AUXIER: What other books inspired this story?
DW: The obvious one, of course, is Harry Potter! I just love the idea of a school for kids with magical abilities and all the adventures that could happen there. Less obvious (and straying from the book category) are many of the science TV shows I grew up on. My parents were big on educational entertainment, so Bill Nye, Magic School Bus, Contact 3-2-1, and National Geography were favorites in our house. I drew on all of those in putting together Zanna's world of science.
AUXIER: Do you hide any secrets in your book that only a few people will find?
DW: Well, they wouldn't be secrets if I gave them away! I don't know if these count, but there's definitely things I've included purely for my own amusement. The riddle Pops challenges Owin with: "Can you take nine matchsticks and turn them into ten without breaking any of them?" was a real riddle that my own grandfather gave me, among many others, before family dinners when I was growing up.
AUXIER: What book in your personal library holds the most sentimental value?
DW: I have a Folio Society edition of Fahrenheit 451 and The Martian Chronicles that a very dear friend of mine gave me in celebration of selling The Zanna Function. They're absolutely gorgeous books, and Bradbury is my favorite writer bar none, so they definitely hold a special place in my otherwise terribly unsorted collection of secondhand books.
AUXIER: Tell me about one darling you had to kill in order to make your book better.
DW: There's a scene where Zanna crafts a weapon to defend herself out of a mercury thermometer and nitrogen in the air, and in an early draft I really got into the mechanics of how her weapon changed the derivatives of the coordinates for the nitrogen to accelerate it...of course, I thought it was very clear, but my editor had other ideas. It's much more simplified now, and that's really for the best!
AUXIER: What’s your favorite under-appreciated MG or YA novel?
DW: I'm going to be bad at this question because I'm not sure what qualifies as being under-appreciated! I remember tearing through The Incorrigible Children of Ashton Place series and the Kat, Incorrigible series. Basically, if you put the words "incorrigible" in your title, I will read it.
AUXIER: I love Kat ... and Incorrigible Children! You and I have very similar taste! When you sold your first book, did you buy or do anything to celebrate?
DW: I did! I went out and bought a bottle of Laphroaig--I'm a giant sucker for peaty scotches but thankfully my wallet usually keeps me in check. In this situation, however, a little splurge was warranted.
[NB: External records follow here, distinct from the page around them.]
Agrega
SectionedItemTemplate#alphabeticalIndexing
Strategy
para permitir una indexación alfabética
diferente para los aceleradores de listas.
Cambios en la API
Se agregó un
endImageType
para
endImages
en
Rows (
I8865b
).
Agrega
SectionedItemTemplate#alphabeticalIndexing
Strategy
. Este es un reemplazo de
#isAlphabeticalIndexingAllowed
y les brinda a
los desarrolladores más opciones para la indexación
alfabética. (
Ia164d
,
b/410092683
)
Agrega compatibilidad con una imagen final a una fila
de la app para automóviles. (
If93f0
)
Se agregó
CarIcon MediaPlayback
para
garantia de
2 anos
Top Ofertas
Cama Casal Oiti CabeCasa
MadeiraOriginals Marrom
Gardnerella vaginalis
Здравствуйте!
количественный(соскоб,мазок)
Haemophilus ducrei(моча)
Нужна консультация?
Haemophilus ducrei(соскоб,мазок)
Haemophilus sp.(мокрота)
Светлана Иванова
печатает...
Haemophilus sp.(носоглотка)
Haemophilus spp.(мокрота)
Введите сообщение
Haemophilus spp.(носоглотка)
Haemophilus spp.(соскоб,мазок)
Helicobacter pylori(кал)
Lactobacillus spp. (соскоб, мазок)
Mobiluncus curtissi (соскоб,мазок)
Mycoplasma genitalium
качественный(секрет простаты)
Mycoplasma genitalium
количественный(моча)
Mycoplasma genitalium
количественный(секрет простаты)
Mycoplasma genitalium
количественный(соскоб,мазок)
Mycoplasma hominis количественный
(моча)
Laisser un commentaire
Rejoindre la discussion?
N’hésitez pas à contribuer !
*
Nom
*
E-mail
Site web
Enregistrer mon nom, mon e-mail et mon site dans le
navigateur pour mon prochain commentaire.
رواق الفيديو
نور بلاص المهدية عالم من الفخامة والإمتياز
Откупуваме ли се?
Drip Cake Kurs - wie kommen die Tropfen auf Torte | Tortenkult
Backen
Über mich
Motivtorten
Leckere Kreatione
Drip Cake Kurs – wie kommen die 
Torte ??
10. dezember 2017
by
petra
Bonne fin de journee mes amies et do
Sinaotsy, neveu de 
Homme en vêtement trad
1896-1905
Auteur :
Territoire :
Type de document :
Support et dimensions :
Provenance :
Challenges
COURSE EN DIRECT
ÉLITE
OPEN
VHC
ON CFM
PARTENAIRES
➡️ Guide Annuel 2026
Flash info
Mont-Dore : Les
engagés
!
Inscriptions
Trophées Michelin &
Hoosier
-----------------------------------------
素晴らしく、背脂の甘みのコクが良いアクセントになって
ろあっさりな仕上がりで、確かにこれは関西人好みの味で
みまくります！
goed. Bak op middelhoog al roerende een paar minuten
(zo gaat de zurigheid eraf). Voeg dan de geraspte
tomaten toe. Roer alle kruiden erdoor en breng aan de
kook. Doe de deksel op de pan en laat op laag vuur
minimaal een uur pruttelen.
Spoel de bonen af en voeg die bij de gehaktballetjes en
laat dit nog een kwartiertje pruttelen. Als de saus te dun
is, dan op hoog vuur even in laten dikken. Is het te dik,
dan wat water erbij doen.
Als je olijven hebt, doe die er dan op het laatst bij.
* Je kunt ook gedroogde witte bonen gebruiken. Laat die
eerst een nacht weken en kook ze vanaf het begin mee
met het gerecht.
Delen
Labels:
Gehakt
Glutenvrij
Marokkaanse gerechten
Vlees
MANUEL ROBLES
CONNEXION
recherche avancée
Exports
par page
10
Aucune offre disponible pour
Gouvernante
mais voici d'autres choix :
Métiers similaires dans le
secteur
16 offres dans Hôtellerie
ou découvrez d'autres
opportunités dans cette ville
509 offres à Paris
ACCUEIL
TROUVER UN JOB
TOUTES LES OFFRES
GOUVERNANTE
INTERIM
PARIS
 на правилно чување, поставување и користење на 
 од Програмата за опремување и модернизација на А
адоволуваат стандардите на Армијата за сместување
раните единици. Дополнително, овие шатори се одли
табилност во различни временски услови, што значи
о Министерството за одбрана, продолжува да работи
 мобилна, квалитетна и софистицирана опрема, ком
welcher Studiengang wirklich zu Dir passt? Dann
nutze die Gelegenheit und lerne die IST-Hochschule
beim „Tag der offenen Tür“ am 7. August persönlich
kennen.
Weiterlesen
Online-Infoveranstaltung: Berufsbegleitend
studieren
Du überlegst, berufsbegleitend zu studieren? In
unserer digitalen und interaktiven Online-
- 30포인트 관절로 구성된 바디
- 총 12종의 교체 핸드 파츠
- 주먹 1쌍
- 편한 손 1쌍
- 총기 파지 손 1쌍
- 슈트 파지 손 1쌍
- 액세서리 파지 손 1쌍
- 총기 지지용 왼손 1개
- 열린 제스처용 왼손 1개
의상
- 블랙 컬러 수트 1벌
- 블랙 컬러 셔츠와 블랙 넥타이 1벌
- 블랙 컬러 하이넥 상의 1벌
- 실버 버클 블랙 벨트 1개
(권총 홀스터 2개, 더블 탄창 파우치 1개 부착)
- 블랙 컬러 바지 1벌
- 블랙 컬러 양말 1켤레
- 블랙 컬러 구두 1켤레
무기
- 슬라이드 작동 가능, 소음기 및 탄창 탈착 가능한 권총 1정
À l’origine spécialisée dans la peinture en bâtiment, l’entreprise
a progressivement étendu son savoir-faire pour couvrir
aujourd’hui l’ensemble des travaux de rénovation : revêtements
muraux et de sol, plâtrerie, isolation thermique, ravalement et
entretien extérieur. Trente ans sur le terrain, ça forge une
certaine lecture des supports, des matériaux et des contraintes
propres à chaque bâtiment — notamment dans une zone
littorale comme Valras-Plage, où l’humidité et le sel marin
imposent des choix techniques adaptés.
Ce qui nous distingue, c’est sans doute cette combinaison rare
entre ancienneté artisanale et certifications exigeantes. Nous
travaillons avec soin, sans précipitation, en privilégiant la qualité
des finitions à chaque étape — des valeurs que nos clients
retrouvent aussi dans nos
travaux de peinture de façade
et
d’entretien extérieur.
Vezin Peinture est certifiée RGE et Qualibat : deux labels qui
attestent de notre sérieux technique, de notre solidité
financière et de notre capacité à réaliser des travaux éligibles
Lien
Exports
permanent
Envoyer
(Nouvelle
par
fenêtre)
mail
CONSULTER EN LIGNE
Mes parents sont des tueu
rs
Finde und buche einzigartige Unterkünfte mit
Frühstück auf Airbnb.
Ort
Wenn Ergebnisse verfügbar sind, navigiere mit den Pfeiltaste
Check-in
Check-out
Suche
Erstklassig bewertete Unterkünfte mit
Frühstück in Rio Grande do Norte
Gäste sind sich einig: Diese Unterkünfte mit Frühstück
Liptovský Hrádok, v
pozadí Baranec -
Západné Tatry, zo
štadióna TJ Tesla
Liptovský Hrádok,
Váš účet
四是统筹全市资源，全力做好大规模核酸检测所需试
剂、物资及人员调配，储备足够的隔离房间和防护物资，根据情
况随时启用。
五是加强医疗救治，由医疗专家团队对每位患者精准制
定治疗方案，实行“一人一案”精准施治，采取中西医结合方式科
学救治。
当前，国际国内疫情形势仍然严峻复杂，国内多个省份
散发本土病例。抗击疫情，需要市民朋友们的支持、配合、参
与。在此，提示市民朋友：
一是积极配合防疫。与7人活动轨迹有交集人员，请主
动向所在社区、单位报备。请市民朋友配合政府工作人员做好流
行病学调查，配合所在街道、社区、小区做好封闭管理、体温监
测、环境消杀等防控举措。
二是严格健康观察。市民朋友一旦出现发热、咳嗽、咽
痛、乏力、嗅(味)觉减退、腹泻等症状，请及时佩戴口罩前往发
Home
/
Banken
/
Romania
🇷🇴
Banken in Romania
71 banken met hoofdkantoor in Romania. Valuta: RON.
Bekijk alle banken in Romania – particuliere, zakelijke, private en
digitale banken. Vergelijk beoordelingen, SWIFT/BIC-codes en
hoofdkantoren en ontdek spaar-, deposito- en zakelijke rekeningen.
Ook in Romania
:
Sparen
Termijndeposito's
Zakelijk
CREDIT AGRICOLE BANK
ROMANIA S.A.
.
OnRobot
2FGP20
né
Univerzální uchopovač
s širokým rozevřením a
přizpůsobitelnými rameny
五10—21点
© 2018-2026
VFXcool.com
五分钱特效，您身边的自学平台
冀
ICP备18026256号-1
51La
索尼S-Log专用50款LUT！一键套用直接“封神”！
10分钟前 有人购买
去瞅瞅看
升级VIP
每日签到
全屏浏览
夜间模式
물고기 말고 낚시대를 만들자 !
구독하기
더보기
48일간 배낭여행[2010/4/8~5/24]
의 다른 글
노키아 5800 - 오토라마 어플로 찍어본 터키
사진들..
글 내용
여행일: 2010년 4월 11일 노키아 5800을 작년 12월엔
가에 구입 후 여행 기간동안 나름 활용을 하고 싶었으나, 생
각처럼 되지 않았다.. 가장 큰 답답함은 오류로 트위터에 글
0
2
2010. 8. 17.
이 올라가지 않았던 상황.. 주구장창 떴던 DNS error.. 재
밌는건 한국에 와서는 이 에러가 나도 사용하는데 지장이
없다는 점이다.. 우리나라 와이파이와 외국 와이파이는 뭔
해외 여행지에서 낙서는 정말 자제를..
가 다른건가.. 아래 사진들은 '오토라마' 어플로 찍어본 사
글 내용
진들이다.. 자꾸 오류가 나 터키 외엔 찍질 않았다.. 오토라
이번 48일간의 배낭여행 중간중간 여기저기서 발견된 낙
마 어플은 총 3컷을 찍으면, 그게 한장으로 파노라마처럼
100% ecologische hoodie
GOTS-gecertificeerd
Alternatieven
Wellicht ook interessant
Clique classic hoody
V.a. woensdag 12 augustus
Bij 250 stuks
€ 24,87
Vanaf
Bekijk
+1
AUXIER: What is the last book that made you cry?
DW: I've been reading a lot of big humorous adventure MG recently, which is loads of fun but doesn't typically tend to tug on my heartstrings. I did tear up at Furthermore (and hope to reprise it with Whichwood real soon since that's up next on my TBR pile!)
AUXIER: Name one movie or TV show that you think is better than the book? What makes it better?
DW: I really liked the movie version of Coraline! I think what I liked the most was that they really took advantage of what movies can do to tell that story. It wasn't just an animated book but its own separate work, which made it stand out for me.
AUXIER: Can you show us your best monster face?
AUXIER: You're a natural! What’s the one question you wished I had asked?
DW: The same one Zanna gets asked--What is your Iron? Every Scientist has to pick their own Iron, which is the personal object they use for all their function manipulating. I won't spoil what object Zanna picks for herself, but mine is my coffee mug. I can't go anywhere without it!
AUXIER: Cool! Thanks for visiting The Scop!